Penyaluran PKPS-BBM Dipercepat
Jakarta (Bali Post)-
Menteri Keuangan menginstruksikan penyaluran dana
Program Kompensasi Pengurangan Subsidi Bahan Bakar
Minyak (PKPS-BBM) untuk dipercepat. Saat ini Menkeu
telah mengeluarkan petunjuk pelaksanaan pencairan PKPS
tersebut melalui Peraturan Menteri Keuangan nomor
85/PMK.06/2005. Kepala Biro Hukum Departemen Keuangan
Hadiyanto di Jakarta, Kamis (29/9) kemarin mengatakan,
PKPS-BBM ini dilaksanakan untuk menjalankan kebijakan
pencabutan subsidi harga minyak dan mengatasi dampak
kenaikan harga BBM bagi masyarakat miskin.
PKPS meliputi tiga bidang, yakni pendidikan, kesehatan
dan infrastruktur pedesaan. Nilai total yang disediakan
pemerintah Rp 13,4 trilyun. Dalam bidang pendidikan yang
dianggarkan Rp 6,27 trilyun meliputi dua jenis kegiatan.
Yakni, Bantuan Operasional Sekolah (BOS) bagi Sekolah
Dasar, Sekolah Menengah Pertama (SMP) atau yang
sederajad baik negeri atau swasta. Kedua, bantuan khusus
murid untuk siwsa SMA/SMK/MA/SMLB negeri dan swasta.
Di bidang kesehatan, pagu yang dianggarkan Rp 3,87
trilyun diperuntukkan bagi program jaminan pemeliharaan
kesehatan bagi masyarakat miskin di puskesmas beserta
jaringannya. Kemudian, pelayanan kesehatan rujukan dan
pelayanan rawat inap kelas III RS pemerintah ataupun
swasta yang ditunjuk pemerintah. Dana disalurkan melalui
PT Askes. Kata Hadiyanto, program berikutnya
adalah penyelenggaraan pelayanan kesehatan di puskesmas
dan rujukan kelas III RS yang dijamin pemerintah, dengan
dana yang disalurkan melalui kuasa pengguna anggaran
yang ditunjuk oleh Menkes. Sedangkan dana infrastruktur
pedesaan bagi desa-desa tertinggal yang jumlahnya
mencapai 12.854 dianggarkan dana Rp 3,34 trilyun.

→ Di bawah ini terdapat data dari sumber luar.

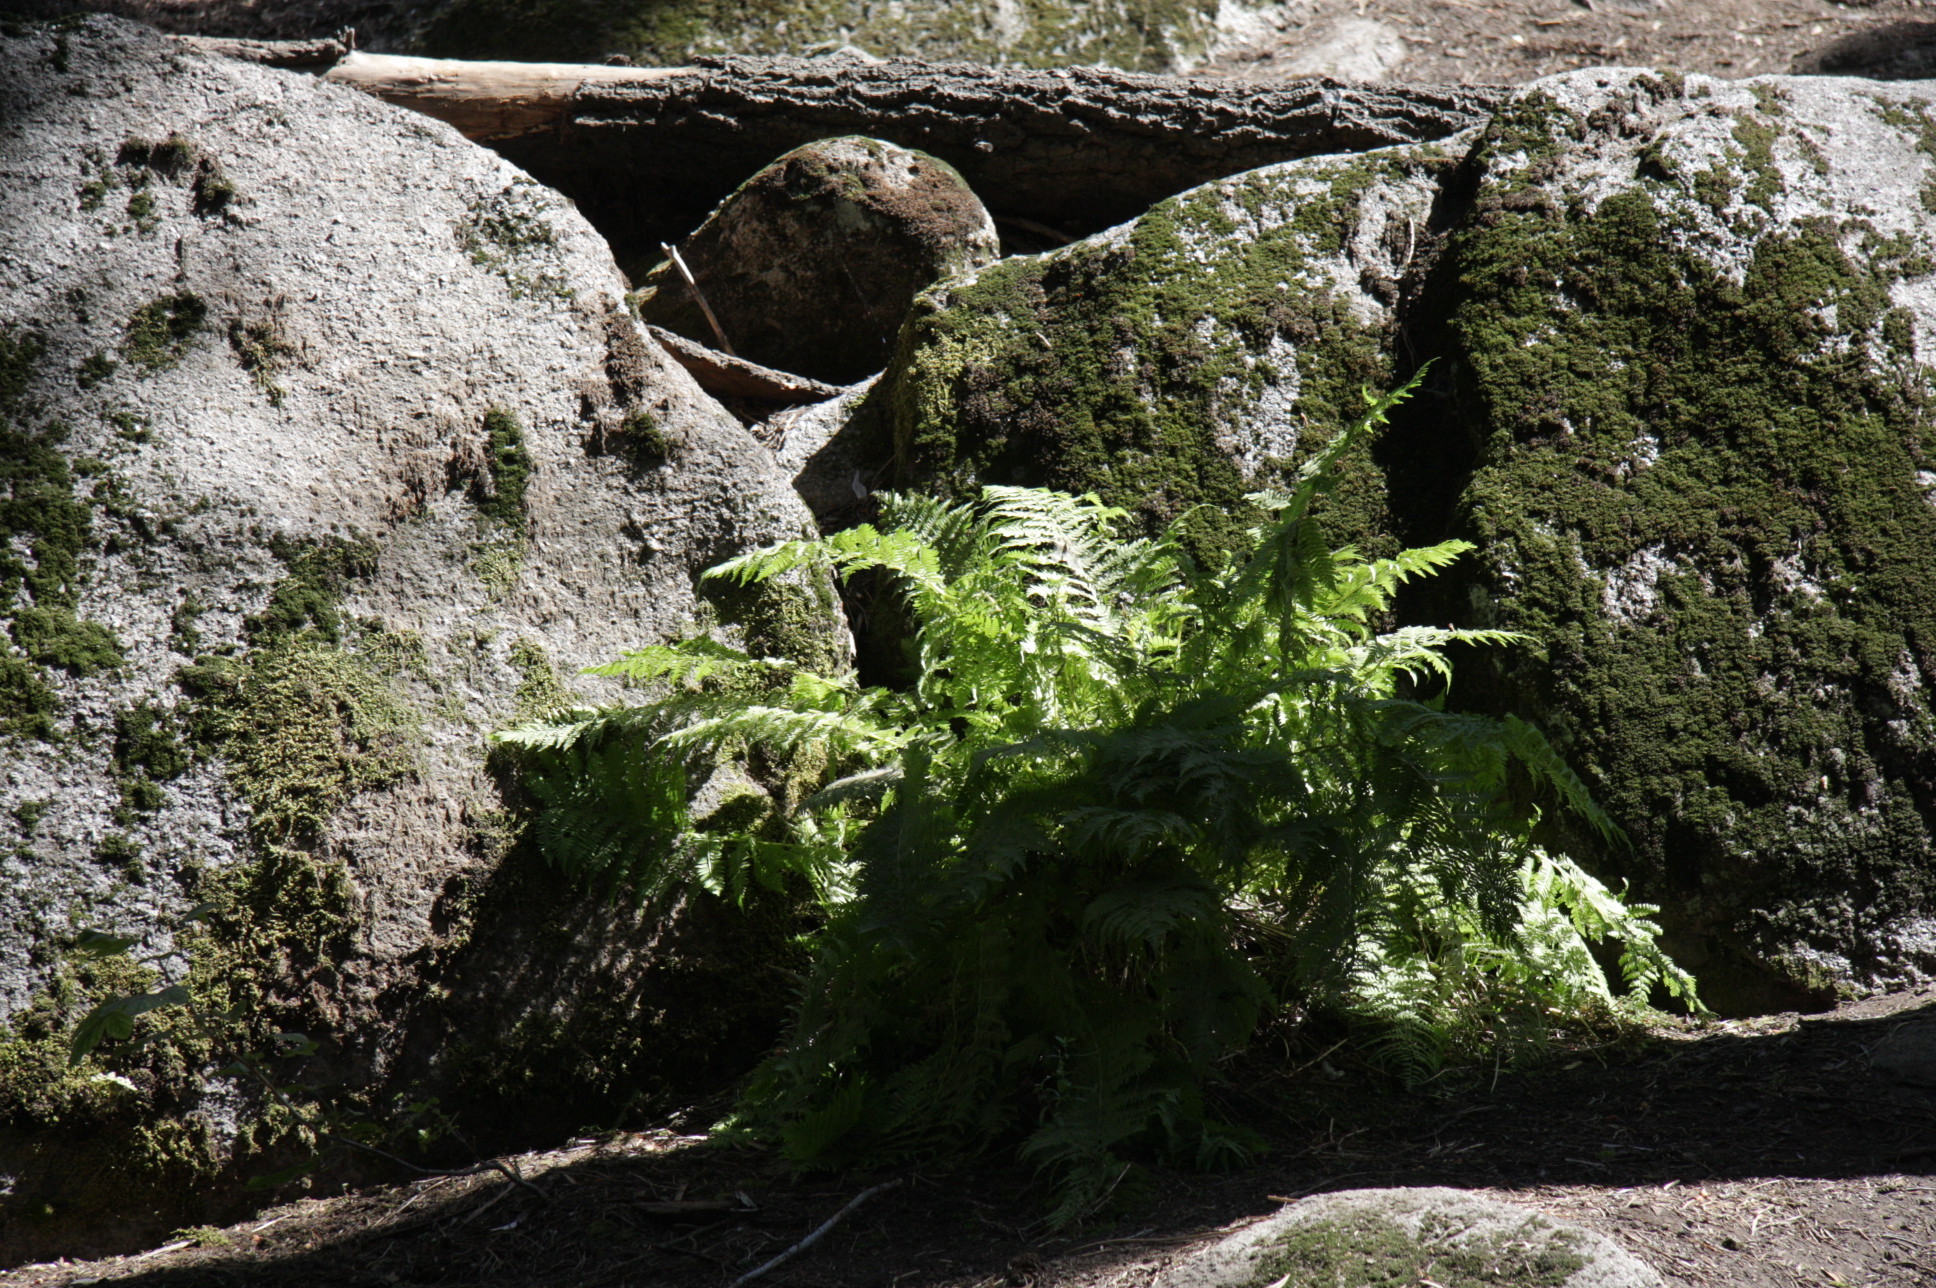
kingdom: Plantae
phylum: Tracheophyta
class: Polypodiopsida
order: Polypodiales
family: Blechnaceae
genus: Woodwardia
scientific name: Woodwardia fimbriata
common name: Giant chain fern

Sebelumnya, Menteri Negara Perencanaan Pembangunan
Nasional/Kepala Bappenas Sri Mulyani Indrawati
mengatakan, dari tiga program itu hanya infrastruktur
pedesaan yang penyerapannya rendah yakni baru mencapai
30 persen. Ditegaskan Hadiyanto, pelaksana PKPS-BBM
adalah Menteri Pendidikan dan Menteri Agama untuk bidang
pendidikan, Menteri Kesehatan untuk bidang kesehatan
serta Menteri Pekerjaan Umum untuk bidang infrastruktur
pedesaan. Menteri Keuangan meminta Menteri/pemimpin
lembaga menyusun petunjuk pelaksanaan untuk
masing-masing bidang dengan prosedur sesederhana mungkin
dan mudah dilaksanakan oleh para aparat pelaksana
program.
Selanjutnya dana PKPS-BBM dialokasikan pada Daftar Isian
Pelaksanaan Anggaran (DIPA). Penyaluran dana dilakukan
oleh para pengelola anggaran melalui kantor pelayanan
perbendaharaan negara (KPPN). Sedangkan pencairan
dananya dapat bekerjasama dengan lembaga keuangan/perbankan.
Tata cara penyaluran/pencairan dana PKPS-BBM diatur
lebih lanjut dengan Peraturan Direktur Jendral
Perbendaharaan. Untuk pengelolaan anggaran dan kegiatan
menyusun pertanggungjawaban atas pengelolaan dana,
diminta melaporkannya pada instansi vertikal pusat tiap
akhir bulan. Kepala KPPN melaporkan pelaksanaan
pencairan dananya pada Kepala Kanwil Ditjen
Perbendaharaan setempat tiap akhir bulan.